By Sneha Dave
My brain swirled as I waited on the surgery table for my colectomy, the removal of the entire large intestine. I told the anesthesiologist I was ready for him to start the sedation, knowing this is an irreversible surgery, but also knowing I would come out with a new life. I was 13. I thought to myself that for the first time in years, I could go back to school full-time. I could go on a walk in my neighborhood—I would be “normal.” What I didn’t expect was the numerous challenges in reentering society.
I was diagnosed with ulcerative colitis at age six. Ulcerative colitis is a chronic inflammatory bowel disease that is said to affect primarily the large intestine, but in truth, it affects the entire body—the joints, the mouth, other organs. In young adults, it can create emotional, professional, and social barriers. There is limited research about this, but it is not a debated fact among young patients with ulcerative colitis and other invisible chronic diseases.
Realizing the barriers that young adults with chronic illness face, I created the Health Advocacy Summit, (HAS) an advocacy event for young adults with chronic diseases. With Summits in nearly four states, this organization has become more than a support system or a fundraising organization—it is a direct tool for empowerment. HAS is not only connecting young adults with similar conditions to each other but also hosts sessions that address different aspects and needs of a chronic disease.

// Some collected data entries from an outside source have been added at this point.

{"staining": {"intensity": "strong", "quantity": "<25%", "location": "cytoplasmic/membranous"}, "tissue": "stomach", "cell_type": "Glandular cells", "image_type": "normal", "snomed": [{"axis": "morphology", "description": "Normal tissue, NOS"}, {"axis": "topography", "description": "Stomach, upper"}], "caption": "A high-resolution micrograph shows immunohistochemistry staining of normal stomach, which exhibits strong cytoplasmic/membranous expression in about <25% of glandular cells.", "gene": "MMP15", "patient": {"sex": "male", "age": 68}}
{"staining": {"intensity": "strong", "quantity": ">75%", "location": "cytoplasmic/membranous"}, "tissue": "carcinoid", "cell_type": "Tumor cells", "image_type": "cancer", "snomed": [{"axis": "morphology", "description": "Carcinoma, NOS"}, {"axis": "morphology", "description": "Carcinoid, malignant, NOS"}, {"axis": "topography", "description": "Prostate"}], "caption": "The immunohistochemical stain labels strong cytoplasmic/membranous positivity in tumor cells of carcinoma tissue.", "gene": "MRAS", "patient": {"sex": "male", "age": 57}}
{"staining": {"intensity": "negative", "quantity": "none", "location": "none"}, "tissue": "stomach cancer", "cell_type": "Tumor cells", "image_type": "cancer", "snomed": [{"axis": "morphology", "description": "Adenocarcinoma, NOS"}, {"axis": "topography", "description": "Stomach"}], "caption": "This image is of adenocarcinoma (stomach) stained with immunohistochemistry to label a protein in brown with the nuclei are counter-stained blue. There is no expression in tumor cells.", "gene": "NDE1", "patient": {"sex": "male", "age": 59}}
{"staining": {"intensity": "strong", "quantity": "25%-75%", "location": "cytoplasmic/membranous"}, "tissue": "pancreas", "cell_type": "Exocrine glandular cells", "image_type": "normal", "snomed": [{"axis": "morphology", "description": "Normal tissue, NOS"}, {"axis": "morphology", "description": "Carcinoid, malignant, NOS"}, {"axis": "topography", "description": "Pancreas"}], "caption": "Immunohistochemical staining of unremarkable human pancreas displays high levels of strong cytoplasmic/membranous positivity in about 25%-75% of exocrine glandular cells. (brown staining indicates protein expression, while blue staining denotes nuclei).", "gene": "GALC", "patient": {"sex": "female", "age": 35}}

There is a definite need for more resources to support the community of younger patients who face chronic illness. Further, there needs to be a fundamental change in the way young adult patients are treated by the medical model. When I was diagnosed, my care was rudimentary. I would only see my pediatric gastroenterologist and the occasional specialist for other related symptoms. There was no holistic care, no addressing the psychosocial aspects of chronic disease, especially at a developmental adolescent phase.
Some medical facilities do have a psychologist integrated within the specialties, such as gastroenterology, which is of incredible value in early intervention therapy. I am hopeful that other hospital systems will become focused on treating the patient as a whole, by including specialists such as psychologists within their practice.
Nearly 15 years after my diagnosis, I live with a J-pouch, which is my small intestine functioning as my large intestine. I’m not yet what one would classify as healthy, and I’m still seeking effective treatment while hoping for more research. But I feel incredible! I know that there is a wide community of other young adults with invisible illnesses, and given an empowered voice and more recognition, this community can transform the healthcare system to be even more patient-centered—and more effective in not treating the patient as a number, but as a person.